**EXERCISE OBJECTIVE**
Practice item. Set the material below down again exactly, with no pictures.

==*==

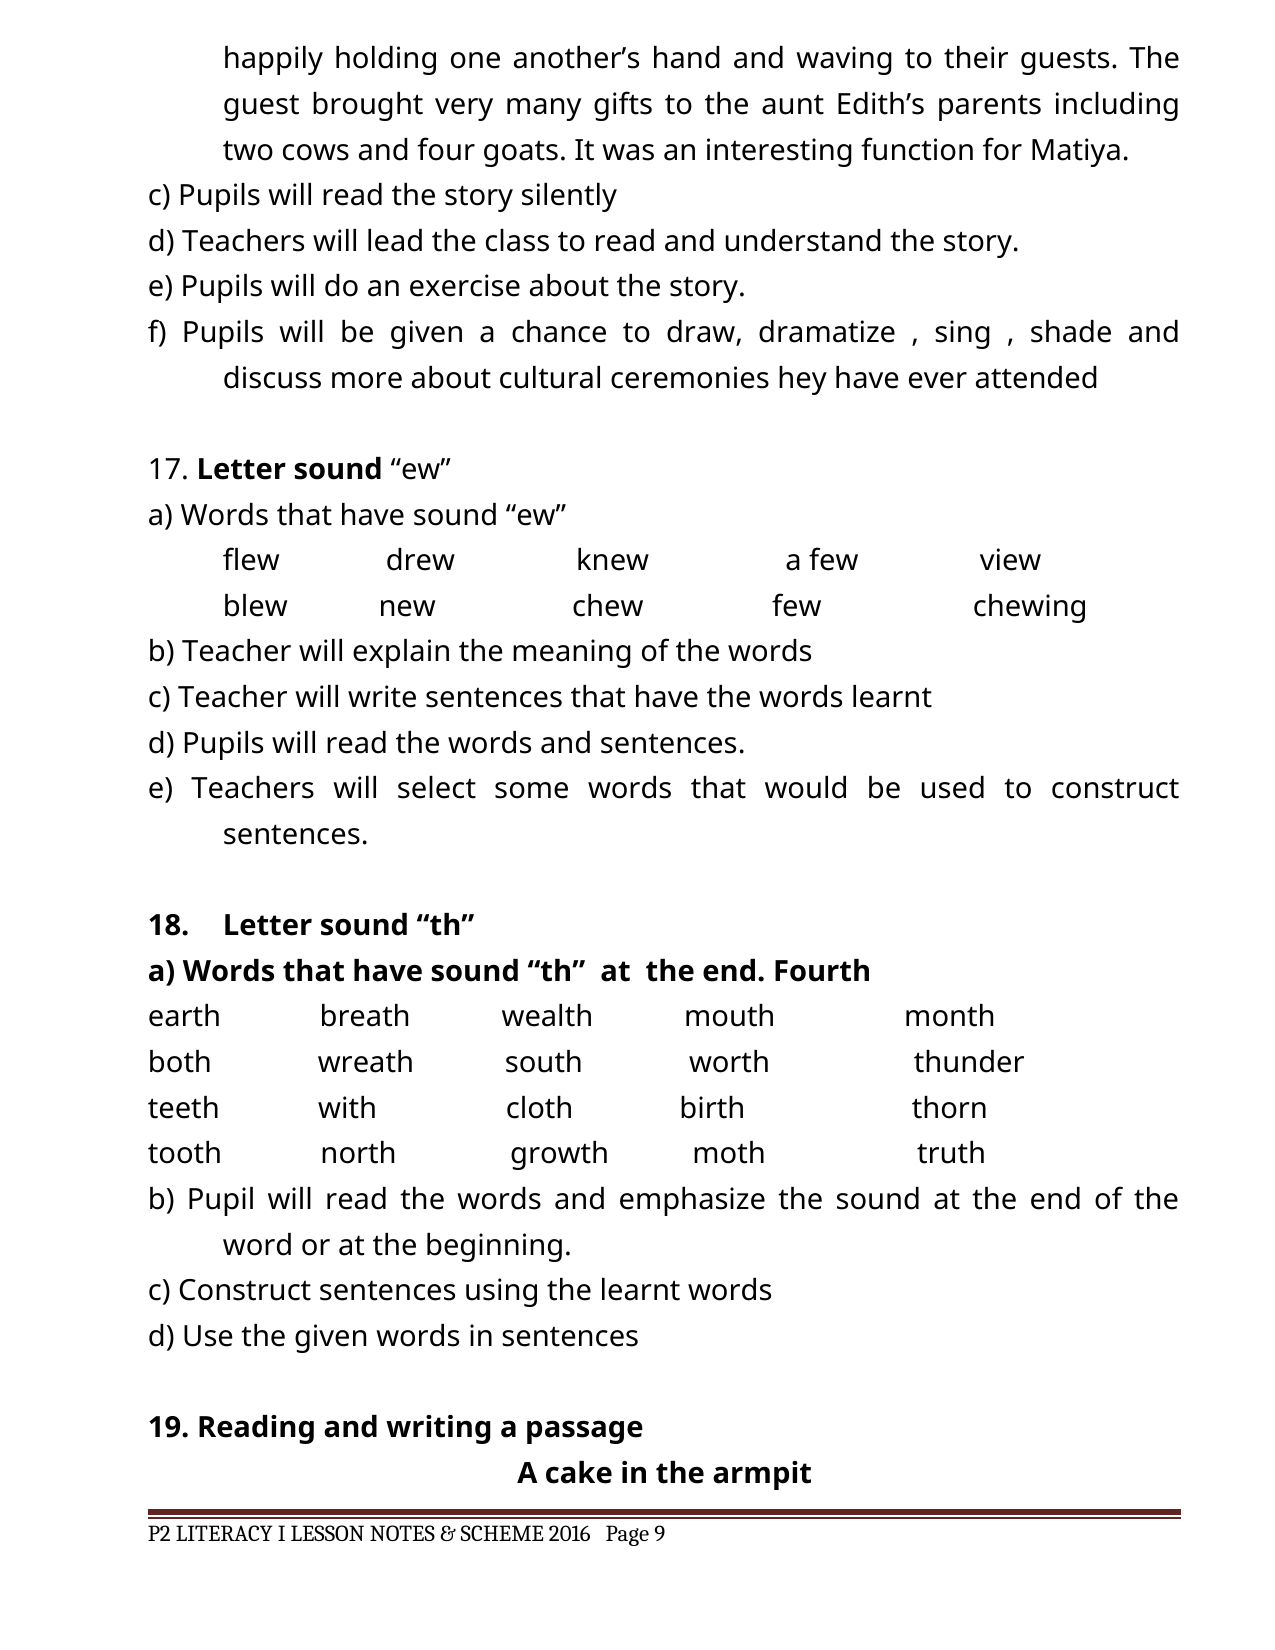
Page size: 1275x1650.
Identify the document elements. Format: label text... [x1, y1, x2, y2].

text b) Pupil will read the words and emphasize the sound at the end of the word or at the beginning. [148, 1178, 1181, 1263]
text a) Words that have sound “ew” [148, 494, 1181, 533]
text d) Teachers will lead the class to read and understand the story. [148, 220, 1181, 260]
text a) Words that have sound “th” at the end. Fourth [148, 950, 1181, 990]
text 18. Letter sound “th” [148, 904, 1181, 944]
text teeth with cloth birth thorn [148, 1087, 1181, 1127]
text both wreath south worth thunder [148, 1041, 1181, 1081]
text f) Pupils will be given a chance to draw, dramatize , sing , shade and discuss more about cultural ceremonies hey have ever attended [148, 311, 1181, 397]
text c) Construct sentences using the learnt words [148, 1269, 1181, 1309]
text d) Pupils will read the words and sentences. [148, 722, 1181, 762]
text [223, 37, 1181, 168]
text A cake in the armpit [148, 1452, 1181, 1492]
text 19. Reading and writing a passage [148, 1406, 1181, 1446]
text c) Teacher will write sentences that have the words learnt [148, 676, 1181, 716]
text 17. Letter sound “ew” [148, 448, 1181, 488]
text b) Teacher will explain the meaning of the words [148, 631, 1181, 670]
text e) Teachers will select some words that would be used to construct sentences. [148, 767, 1181, 853]
text d) Use the given words in sentences [148, 1315, 1181, 1355]
text earth breath wealth mouth month [148, 996, 1181, 1035]
text blew new chew few chewing [148, 585, 1181, 625]
text c) Pupils will read the story silently [148, 174, 1181, 214]
text flew drew knew a few view [148, 539, 1181, 579]
text e) Pupils will do an exercise about the story. [148, 266, 1181, 305]
text tooth north growth moth truth [148, 1132, 1181, 1172]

==*==

**YOUR SOLUTION**
Page size: 1275x1650.
Identify the document elements. Format: label text... [x1, y1, x2, y2].

text b) Pupil will read the words and emphasize the sound at the end of the word or at the beginning. [148, 1178, 1181, 1263]
text a) Words that have sound “ew” [148, 494, 1181, 533]
text d) Teachers will lead the class to read and understand the story. [148, 220, 1181, 260]
text a) Words that have sound “th” at the end. Fourth [148, 950, 1181, 990]
text 18. Letter sound “th” [148, 904, 1181, 944]
text teeth with cloth birth thorn [148, 1087, 1181, 1127]
text both wreath south worth thunder [148, 1041, 1181, 1081]
text f) Pupils will be given a chance to draw, dramatize , sing , shade and discuss more about cultural ceremonies hey have ever attended [148, 311, 1181, 397]
text c) Construct sentences using the learnt words [148, 1269, 1181, 1309]
text d) Pupils will read the words and sentences. [148, 722, 1181, 762]
text [223, 37, 1181, 168]
text A cake in the armpit [148, 1452, 1181, 1492]
text 19. Reading and writing a passage [148, 1406, 1181, 1446]
text c) Teacher will write sentences that have the words learnt [148, 676, 1181, 716]
text 17. Letter sound “ew” [148, 448, 1181, 488]
text b) Teacher will explain the meaning of the words [148, 631, 1181, 670]
text e) Teachers will select some words that would be used to construct sentences. [148, 767, 1181, 853]
text d) Use the given words in sentences [148, 1315, 1181, 1355]
text earth breath wealth mouth month [148, 996, 1181, 1035]
text blew new chew few chewing [148, 585, 1181, 625]
text c) Pupils will read the story silently [148, 174, 1181, 214]
text flew drew knew a few view [148, 539, 1181, 579]
text e) Pupils will do an exercise about the story. [148, 266, 1181, 305]
text tooth north growth moth truth [148, 1132, 1181, 1172]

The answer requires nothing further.